Mission of Burma : Tympan d’une paix
Pour Mission of Burma, en 1983, l’heure du glas sonnait…
Vingt ans plus tard, la formation de Boston qui a jeté les bases du post-punk de Pavement et Fugazi revient hanter les salles de concert au détriment de nos tympans.
"À l’époque, nous jouions dans des boîtes à souliers, les amplis dans le tapis. Notre musique s’appuyait sur des sons de guitares possibles seulement à très haut volume. Pas étonnant que le premier épisode de Mission of Burma n’ait duré que trois ans. Nous devenions tous sourds", se remémore Clint Conley, bassiste de la formation punk de Boston qui revit aujourd’hui avec la parution du nouveau disque On Off On.
Assis dans une salle de conférence de la station de télévision affiliée au réseau ABC à Boston, Clint vit maintenant dans la peau d’un producteur télé d’une cinquantaine d’années. Rien ne laisse deviner qu’il a participé jadis à l’aventure Mission of Burma, un quatuor aux décibels si extrêmes qu’ils ont laissé le guitariste Roger Miller victime d’acouphènes. Cause de la conclusion hâtive du groupe en 1983, ces troubles auditifs, Miller les avait développés avec ses groupes précédents, mais tout de même, l’épisode Burma a considérablement aggravé la situation. L’album post-mortem enregistré en concert, The Horrible Truth About Burma (un titre plus qu’éloquent), capte d’ailleurs ce qui s’apparente à une version sonique de la tempête tropicale Jeanne. "En reprenant le collier aujourd’hui, Miller tente un pari avec le diable.

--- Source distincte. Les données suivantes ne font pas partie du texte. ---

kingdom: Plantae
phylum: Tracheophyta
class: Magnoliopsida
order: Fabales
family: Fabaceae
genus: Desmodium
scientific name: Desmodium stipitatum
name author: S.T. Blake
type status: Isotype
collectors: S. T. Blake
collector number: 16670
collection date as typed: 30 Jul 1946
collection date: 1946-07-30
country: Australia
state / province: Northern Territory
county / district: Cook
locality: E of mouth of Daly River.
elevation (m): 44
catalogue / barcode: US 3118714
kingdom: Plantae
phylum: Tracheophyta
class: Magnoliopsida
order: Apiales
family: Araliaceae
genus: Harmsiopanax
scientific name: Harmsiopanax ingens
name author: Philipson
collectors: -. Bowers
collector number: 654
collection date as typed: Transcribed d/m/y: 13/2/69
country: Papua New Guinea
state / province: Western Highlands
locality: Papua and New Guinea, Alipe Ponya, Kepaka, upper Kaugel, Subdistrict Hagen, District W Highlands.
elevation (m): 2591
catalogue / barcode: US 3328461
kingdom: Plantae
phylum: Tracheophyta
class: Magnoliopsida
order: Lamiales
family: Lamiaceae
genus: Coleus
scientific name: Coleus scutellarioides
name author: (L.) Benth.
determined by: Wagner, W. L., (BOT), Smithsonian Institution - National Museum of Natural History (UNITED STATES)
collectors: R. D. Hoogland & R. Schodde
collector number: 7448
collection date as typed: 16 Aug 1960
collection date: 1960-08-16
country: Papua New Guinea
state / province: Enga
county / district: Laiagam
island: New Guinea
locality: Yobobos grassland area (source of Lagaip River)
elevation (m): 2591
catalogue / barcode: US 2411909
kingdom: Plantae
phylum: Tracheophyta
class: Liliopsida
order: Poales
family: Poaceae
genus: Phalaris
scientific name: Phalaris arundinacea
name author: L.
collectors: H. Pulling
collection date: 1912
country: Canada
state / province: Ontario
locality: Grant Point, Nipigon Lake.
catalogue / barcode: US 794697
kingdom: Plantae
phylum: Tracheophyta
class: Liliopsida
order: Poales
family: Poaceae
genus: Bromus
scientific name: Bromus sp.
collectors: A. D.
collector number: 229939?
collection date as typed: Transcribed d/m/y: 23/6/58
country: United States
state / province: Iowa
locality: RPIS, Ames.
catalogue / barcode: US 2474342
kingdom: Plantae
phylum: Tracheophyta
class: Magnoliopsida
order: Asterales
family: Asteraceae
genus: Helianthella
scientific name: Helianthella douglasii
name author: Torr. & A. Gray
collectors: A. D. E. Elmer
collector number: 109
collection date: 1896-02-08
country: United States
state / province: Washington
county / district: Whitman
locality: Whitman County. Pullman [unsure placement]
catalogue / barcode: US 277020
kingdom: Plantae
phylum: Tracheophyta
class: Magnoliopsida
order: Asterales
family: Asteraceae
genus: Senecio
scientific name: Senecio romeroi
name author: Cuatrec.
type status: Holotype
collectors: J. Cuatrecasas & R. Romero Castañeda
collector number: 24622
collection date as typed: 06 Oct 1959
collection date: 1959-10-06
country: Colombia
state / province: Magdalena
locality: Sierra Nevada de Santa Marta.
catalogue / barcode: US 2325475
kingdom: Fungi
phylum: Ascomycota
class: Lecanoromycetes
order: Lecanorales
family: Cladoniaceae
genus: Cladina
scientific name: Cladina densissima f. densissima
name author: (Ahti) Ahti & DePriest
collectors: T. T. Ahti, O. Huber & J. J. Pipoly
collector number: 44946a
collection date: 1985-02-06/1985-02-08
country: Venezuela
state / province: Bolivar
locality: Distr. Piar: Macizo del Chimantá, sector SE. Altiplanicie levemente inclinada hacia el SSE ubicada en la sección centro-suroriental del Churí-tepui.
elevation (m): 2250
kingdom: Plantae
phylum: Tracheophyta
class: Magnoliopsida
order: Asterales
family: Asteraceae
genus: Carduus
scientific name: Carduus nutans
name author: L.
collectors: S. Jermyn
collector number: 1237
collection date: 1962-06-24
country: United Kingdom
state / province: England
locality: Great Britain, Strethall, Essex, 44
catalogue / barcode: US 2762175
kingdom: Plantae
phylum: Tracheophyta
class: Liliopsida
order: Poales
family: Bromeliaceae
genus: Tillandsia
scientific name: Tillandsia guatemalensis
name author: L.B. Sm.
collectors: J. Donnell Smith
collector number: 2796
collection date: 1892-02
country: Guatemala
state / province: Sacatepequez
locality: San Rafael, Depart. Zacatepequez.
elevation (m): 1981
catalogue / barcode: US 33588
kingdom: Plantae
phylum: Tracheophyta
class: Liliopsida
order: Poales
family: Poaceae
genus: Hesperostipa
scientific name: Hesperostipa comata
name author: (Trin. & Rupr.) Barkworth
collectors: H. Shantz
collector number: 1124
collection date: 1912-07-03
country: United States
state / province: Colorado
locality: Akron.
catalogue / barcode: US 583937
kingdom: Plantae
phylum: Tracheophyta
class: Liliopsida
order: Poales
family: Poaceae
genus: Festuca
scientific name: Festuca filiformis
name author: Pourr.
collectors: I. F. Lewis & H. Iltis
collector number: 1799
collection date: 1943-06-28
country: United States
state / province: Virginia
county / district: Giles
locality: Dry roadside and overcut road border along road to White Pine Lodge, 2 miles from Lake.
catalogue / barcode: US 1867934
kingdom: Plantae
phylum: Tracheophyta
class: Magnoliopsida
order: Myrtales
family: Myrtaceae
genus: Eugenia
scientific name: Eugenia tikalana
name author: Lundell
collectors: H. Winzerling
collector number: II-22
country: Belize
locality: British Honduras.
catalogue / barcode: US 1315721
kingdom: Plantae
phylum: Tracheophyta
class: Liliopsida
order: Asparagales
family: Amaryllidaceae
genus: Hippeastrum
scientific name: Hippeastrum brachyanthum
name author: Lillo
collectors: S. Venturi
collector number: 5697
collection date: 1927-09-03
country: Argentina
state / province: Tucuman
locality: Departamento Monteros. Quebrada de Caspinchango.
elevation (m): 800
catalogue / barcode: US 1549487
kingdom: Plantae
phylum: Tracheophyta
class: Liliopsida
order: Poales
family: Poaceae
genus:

Sur scène, toutes les précautions sont prises pour qu’il ménage ses tympans. Les amplis sont placés dans un certain angle, un panneau de plexiglas est érigé devant la batterie et il porte un casque protecteur. Il est donc possible de reproduire les sonorités de Burma sans… saigner des oreilles."
Ces sonorités issues du monde expérimental de Père Ubu et de l’univers proto-punk du Velvet Underground et des Stooges ont servi de base à des groupes comme Pavement, Fugazi et Butthole Surfer. Des artistes aux registres aussi opposés que Moby et REM ont même revisité le répertoire de Mission of Burma. Pourtant, le groupe est passé comme une véritable comète dans le paysage de la musique alternative américaine, ne produisant qu’un album complet en trois ans. Dans son bouquin Our Band Could Be Your Life, où il écrit sur les différentes formations qui ont marqué le rock underground, l’auteur Michael Azenard explique le peu de reconnaissance obtenue par le groupe par une scène non préparée à l’émergence d’une telle intensité. "Lorsque nous jouions à Washington, San Francisco, Boston ou New York, les gens se déplaçaient pour nous voir, mais autrement, les salles se remplissaient rarement, avoue Clint. Notre musique ne ressemblait à aucun autre courant, ce qui s’est révélé être une arme à double tranchant. Le succès n’est pas venu, mais les gens reconnaissent aujourd’hui l’innovation que nous apportions."
Ensemble à nouveau depuis 2002, à la suite d’un concert réunion qui s’est transformé en nouveau disque et en tournée nord-américaine, Clint Conley, Peter Prescott et Roger Miller (Martin Swope a préféré rester chez lui) goûtent enfin aux avantages qui leur étaient dus. "L’esprit qui règne dans le groupe est le même. La seule différence est que dorénavant, on nous paie après les concerts."